The Sassawinni First Nation is located adjacent to a town in northern Saskatchewan. The Nation is under the jurisdiction of the federal government's Aboriginal Affairs and Northern Development Canada, and for years has received substantial funding from that department. The money has been used mainly to fund housing construction on the reserve and to provide maintenance payments to families that do not have a source of income. The houses are the property of the Sassawinni First Nation, and the band council allocates them to families on the basis of need.
In addition to the housing, the band has been able to build a recreational centre, which also contains the band's council chamber and administrative offices.
A few years ago, some council members with an entrepreneurial flair persuaded the Nation's members to build a shopping centre containing a large grocery store and several small specialty stores. The shopping centre is located on reserve land, and the band provided approximately 20% of the financing, with the balance coming from a provincially guaranteed bank loan. The shopping centre operates under the name Great Northern Centre Inc., and the Sassawinni First Nation owns 100% of its outstanding common shares. The centre has been a financial success, drawing a large proportion of its business from the adjoining town and surrounding agricultural area. Not only has it been a source of employment for First Nation families, but it has also generated enough cash to keep its loan payments current and has recently been able to declare and pay a dividend.
Flushed with its success, the Sassawinni First Nation has submitted to the provincial government a business plan to construct a gambling casino on band property. It will be an incorporated entity and will be under the complete control of the Nation, subject only to provincial government gambling regulations.
Up to the present time, the band has provided stewardship reports to the Department of Indian Affairs and Northern Development that outline the funds received from the federal government and the manner in which they have been spent. Government auditors have verified these statements, but no formal audit reports have been considered necessary. Now, with all of this new business activity taking place, proper audited financial statements will be required for the next fiscal year. You are employed by Fox, Fox, and Jameson, the public accounting firm that is the auditor of Great Northern Centre Inc.
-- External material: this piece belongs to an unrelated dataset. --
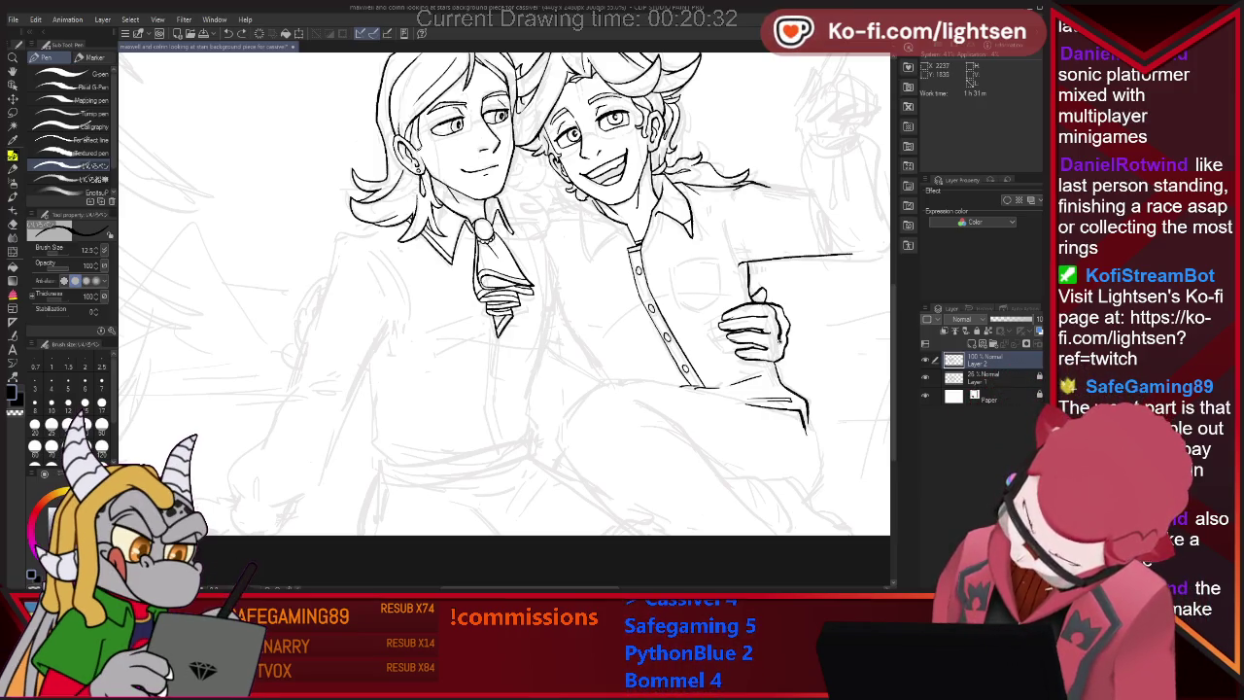
key(e)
Your firm has just been appointed auditor of Sassawinni First Nation, and this will be the firm's first audit of an organization of this nature. Jane Fox, the managing partner in charge of this audit, has asked you to provide her with a written report outlining the specific accounting principles that will be applicable in this case. "I am going to have to catch up quickly," she said. "I am aware that there have been some changes in GAAP recently, but because our firm has not been involved with audits of this nature I have not paid much attention to what has been going on. One of the benefits of hiring new university grads like yourself is that you provide us with up-to-date technical knowledge."
You have just returned from interviewing the band chief, Joe Sullivan. "I am absolutely certain that we are going to get this casino," he said. "The announcement will be made by the premier within two weeks, and I have received information from a knowledgeable insider that we will be on the list of First Nations to be granted casino licenses. It will be a financial godsend to our people, employing well over 100 band members and providing us with substantial profits, a portion of which will have to be devoted entirely to accommodations in accordance with the licensing agreement. This will allow us to build more housing for our members, but with all the jobs that we now have, we will probably start charging rent for housing provided to those with jobs. Not only that, we have three permanent employees who have been with us for a while, and council has instructed me to investigate the possibility of providing a pension plan for them as well as for the permanent employees in our business enterprises."
When asked about the band's accounting records, Sullivan responded, "We have a very good bookkeeper, and the government auditor has always complimented her on the accuracy of her records. She provides timely statements showing us how much we have to spend. Our records are all here and go back at least 20 years. I would just as soon carry on the way we have been doing things, but with this new casino we'll have to provide audited financial statements to the two governments-and, of course, to our members."
Prepare the report requested by your firm's managing partner.